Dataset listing

____

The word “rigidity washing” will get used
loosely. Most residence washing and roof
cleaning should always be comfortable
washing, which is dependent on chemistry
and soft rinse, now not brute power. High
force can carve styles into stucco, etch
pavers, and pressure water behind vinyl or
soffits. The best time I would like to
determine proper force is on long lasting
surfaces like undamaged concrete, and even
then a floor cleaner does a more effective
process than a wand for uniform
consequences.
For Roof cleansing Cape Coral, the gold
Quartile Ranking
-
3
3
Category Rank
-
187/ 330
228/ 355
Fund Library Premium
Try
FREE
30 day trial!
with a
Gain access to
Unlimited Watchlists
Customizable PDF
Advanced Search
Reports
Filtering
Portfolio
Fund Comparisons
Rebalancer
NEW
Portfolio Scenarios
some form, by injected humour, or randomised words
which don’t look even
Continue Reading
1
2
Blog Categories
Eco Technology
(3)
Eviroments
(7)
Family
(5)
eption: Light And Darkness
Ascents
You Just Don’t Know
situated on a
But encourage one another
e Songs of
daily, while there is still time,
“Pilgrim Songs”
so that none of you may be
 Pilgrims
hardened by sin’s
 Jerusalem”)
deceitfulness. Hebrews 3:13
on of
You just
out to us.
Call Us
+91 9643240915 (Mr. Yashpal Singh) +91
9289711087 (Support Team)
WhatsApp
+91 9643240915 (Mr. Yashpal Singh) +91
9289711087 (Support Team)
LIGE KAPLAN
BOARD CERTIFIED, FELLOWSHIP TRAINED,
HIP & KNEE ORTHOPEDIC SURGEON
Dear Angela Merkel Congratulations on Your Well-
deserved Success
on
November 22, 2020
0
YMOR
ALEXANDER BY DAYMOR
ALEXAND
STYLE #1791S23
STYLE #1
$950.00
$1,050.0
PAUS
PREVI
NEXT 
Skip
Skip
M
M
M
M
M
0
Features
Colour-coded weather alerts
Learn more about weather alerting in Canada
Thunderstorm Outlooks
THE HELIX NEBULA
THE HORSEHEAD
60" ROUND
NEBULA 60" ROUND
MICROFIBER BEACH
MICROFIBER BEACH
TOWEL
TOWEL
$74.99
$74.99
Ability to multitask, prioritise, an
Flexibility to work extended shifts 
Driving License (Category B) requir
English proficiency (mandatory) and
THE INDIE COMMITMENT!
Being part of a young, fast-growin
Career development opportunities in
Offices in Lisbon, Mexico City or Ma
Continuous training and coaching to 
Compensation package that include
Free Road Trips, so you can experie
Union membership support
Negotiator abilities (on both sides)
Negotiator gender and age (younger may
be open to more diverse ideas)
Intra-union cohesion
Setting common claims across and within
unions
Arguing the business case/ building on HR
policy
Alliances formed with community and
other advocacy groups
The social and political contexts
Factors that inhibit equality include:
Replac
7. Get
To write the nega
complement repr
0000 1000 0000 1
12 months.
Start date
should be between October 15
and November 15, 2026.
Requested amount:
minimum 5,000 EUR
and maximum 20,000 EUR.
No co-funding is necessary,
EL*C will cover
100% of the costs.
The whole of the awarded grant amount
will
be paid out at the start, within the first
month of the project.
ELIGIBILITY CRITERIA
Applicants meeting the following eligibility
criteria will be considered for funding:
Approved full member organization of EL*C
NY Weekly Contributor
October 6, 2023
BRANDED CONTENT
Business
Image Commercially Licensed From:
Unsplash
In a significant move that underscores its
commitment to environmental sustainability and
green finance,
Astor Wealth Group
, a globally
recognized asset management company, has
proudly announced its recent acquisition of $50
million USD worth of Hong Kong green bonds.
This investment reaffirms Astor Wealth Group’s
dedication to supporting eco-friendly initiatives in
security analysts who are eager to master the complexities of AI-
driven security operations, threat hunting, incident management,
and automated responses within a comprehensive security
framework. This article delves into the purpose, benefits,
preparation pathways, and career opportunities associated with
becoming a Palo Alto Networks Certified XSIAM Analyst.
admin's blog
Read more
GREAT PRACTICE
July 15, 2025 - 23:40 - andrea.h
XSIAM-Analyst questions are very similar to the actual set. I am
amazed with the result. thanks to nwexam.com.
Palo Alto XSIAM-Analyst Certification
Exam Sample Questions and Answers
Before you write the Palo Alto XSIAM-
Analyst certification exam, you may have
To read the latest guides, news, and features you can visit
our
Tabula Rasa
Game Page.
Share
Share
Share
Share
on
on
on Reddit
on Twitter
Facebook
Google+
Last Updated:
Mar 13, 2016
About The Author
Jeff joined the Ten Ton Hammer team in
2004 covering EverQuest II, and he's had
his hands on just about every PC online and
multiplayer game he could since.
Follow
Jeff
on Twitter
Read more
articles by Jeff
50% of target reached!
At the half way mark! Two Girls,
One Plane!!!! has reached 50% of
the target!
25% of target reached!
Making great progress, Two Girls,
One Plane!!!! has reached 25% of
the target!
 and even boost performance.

____

WHAT TO PRODUCE -
Copy the whole listing above line for line, without changing anything.

EXERCISE SOLUTION -
The word “rigidity washing” will get used
loosely. Most residence washing and roof
cleaning should always be comfortable
washing, which is dependent on chemistry
and soft rinse, now not brute power. High
force can carve styles into stucco, etch
pavers, and pressure water behind vinyl or
soffits. The best time I would like to
determine proper force is on long lasting
surfaces like undamaged concrete, and even
then a floor cleaner does a more effective
process than a wand for uniform
consequences.
For Roof cleansing Cape Coral, the gold
Quartile Ranking
-
3
3
Category Rank
-
187/ 330
228/ 355
Fund Library Premium
Try
FREE
30 day trial!
with a
Gain access to
Unlimited Watchlists
Customizable PDF
Advanced Search
Reports
Filtering
Portfolio
Fund Comparisons
Rebalancer
NEW
Portfolio Scenarios
some form, by injected humour, or randomised words
which don’t look even
Continue Reading
1
2
Blog Categories
Eco Technology
(3)
Eviroments
(7)
Family
(5)
eption: Light And Darkness
Ascents
You Just Don’t Know
situated on a
But encourage one another
e Songs of
daily, while there is still time,
“Pilgrim Songs”
so that none of you may be
 Pilgrims
hardened by sin’s
 Jerusalem”)
deceitfulness. Hebrews 3:13
on of
You just
out to us.
Call Us
+91 9643240915 (Mr. Yashpal Singh) +91
9289711087 (Support Team)
WhatsApp
+91 9643240915 (Mr. Yashpal Singh) +91
9289711087 (Support Team)
LIGE KAPLAN
BOARD CERTIFIED, FELLOWSHIP TRAINED,
HIP & KNEE ORTHOPEDIC SURGEON
Dear Angela Merkel Congratulations on Your Well-
deserved Success
on
November 22, 2020
0
YMOR
ALEXANDER BY DAYMOR
ALEXAND
STYLE #1791S23
STYLE #1
$950.00
$1,050.0
PAUS
PREVI
NEXT 
Skip
Skip
M
M
M
M
M
0
Features
Colour-coded weather alerts
Learn more about weather alerting in Canada
Thunderstorm Outlooks
THE HELIX NEBULA
THE HORSEHEAD
60" ROUND
NEBULA 60" ROUND
MICROFIBER BEACH
MICROFIBER BEACH
TOWEL
TOWEL
$74.99
$74.99
Ability to multitask, prioritise, an
Flexibility to work extended shifts 
Driving License (Category B) requir
English proficiency (mandatory) and
THE INDIE COMMITMENT!
Being part of a young, fast-growin
Career development opportunities in
Offices in Lisbon, Mexico City or Ma
Continuous training and coaching to 
Compensation package that include
Free Road Trips, so you can experie
Union membership support
Negotiator abilities (on both sides)
Negotiator gender and age (younger may
be open to more diverse ideas)
Intra-union cohesion
Setting common claims across and within
unions
Arguing the business case/ building on HR
policy
Alliances formed with community and
other advocacy groups
The social and political contexts
Factors that inhibit equality include:
Replac
7. Get
To write the nega
complement repr
0000 1000 0000 1
12 months.
Start date
should be between October 15
and November 15, 2026.
Requested amount:
minimum 5,000 EUR
and maximum 20,000 EUR.
No co-funding is necessary,
EL*C will cover
100% of the costs.
The whole of the awarded grant amount
will
be paid out at the start, within the first
month of the project.
ELIGIBILITY CRITERIA
Applicants meeting the following eligibility
criteria will be considered for funding:
Approved full member organization of EL*C
NY Weekly Contributor
October 6, 2023
BRANDED CONTENT
Business
Image Commercially Licensed From:
Unsplash
In a significant move that underscores its
commitment to environmental sustainability and
green finance,
Astor Wealth Group
, a globally
recognized asset management company, has
proudly announced its recent acquisition of $50
million USD worth of Hong Kong green bonds.
This investment reaffirms Astor Wealth Group’s
dedication to supporting eco-friendly initiatives in
security analysts who are eager to master the complexities of AI-
driven security operations, threat hunting, incident management,
and automated responses within a comprehensive security
framework. This article delves into the purpose, benefits,
preparation pathways, and career opportunities associated with
becoming a Palo Alto Networks Certified XSIAM Analyst.
admin's blog
Read more
GREAT PRACTICE
July 15, 2025 - 23:40 - andrea.h
XSIAM-Analyst questions are very similar to the actual set. I am
amazed with the result. thanks to nwexam.com.
Palo Alto XSIAM-Analyst Certification
Exam Sample Questions and Answers
Before you write the Palo Alto XSIAM-
Analyst certification exam, you may have
To read the latest guides, news, and features you can visit
our
Tabula Rasa
Game Page.
Share
Share
Share
Share
on
on
on Reddit
on Twitter
Facebook
Google+
Last Updated:
Mar 13, 2016
About The Author
Jeff joined the Ten Ton Hammer team in
2004 covering EverQuest II, and he's had
his hands on just about every PC online and
multiplayer game he could since.
Follow
Jeff
on Twitter
Read more
articles by Jeff
50% of target reached!
At the half way mark! Two Girls,
One Plane!!!! has reached 50% of
the target!
25% of target reached!
Making great progress, Two Girls,
One Plane!!!! has reached 25% of
the target!
 and even boost performance.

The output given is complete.